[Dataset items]
--
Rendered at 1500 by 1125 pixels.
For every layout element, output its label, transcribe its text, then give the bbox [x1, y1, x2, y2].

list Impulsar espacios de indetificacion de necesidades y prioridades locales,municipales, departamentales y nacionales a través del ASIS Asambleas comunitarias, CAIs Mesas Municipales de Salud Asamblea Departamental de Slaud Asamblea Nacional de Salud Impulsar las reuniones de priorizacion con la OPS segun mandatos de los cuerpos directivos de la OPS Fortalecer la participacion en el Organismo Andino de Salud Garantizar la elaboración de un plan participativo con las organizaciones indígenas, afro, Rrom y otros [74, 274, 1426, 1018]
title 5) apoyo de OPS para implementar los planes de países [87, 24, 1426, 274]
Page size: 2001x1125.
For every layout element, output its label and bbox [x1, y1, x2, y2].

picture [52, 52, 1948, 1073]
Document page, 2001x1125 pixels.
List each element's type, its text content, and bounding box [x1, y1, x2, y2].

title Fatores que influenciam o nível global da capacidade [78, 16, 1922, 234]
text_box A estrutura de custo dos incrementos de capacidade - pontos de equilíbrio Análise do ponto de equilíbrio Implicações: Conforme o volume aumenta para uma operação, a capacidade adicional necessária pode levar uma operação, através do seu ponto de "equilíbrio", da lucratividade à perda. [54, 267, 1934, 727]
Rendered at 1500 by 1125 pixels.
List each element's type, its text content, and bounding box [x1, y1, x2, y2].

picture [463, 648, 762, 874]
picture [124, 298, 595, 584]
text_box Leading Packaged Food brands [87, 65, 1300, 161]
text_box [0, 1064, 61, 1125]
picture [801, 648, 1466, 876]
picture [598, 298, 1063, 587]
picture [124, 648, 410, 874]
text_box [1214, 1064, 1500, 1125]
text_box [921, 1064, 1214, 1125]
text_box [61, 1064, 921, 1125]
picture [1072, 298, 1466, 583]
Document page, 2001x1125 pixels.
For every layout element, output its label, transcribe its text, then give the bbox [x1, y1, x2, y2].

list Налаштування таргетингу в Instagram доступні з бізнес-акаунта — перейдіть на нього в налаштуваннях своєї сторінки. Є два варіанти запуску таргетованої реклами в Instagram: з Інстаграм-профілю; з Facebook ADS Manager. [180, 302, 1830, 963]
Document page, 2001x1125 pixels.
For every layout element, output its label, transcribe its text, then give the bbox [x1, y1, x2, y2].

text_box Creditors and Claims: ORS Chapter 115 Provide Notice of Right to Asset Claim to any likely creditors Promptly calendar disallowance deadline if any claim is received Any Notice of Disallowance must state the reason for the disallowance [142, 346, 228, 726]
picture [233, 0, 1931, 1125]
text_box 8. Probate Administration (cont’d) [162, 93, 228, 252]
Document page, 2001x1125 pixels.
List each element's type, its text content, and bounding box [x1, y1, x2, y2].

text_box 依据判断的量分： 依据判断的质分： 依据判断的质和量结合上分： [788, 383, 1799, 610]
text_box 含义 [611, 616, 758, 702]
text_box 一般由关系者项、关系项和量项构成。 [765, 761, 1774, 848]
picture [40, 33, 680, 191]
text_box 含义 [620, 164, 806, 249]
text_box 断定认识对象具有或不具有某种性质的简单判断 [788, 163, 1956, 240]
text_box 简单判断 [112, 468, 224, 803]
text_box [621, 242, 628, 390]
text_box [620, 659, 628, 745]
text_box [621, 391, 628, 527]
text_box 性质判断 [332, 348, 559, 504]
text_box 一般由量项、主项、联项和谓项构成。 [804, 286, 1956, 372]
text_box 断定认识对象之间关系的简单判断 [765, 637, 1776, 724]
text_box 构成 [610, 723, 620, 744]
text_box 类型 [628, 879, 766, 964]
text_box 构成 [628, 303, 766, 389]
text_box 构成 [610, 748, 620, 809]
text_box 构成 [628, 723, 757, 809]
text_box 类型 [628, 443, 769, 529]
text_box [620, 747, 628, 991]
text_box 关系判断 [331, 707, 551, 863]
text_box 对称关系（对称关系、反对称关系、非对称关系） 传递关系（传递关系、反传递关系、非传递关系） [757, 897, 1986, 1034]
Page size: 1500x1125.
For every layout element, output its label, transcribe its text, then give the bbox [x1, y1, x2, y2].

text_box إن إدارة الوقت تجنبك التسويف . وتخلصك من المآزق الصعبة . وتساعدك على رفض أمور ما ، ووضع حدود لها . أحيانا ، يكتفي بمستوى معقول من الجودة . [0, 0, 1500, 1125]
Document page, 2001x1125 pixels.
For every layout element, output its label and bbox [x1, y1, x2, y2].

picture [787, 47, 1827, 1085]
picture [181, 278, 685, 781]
--
Lines from the entries that contain the string "size" must be found and copied.

▶ _Solution for this task_:
Page size: 2001x1125.
Page size: 1500x1125.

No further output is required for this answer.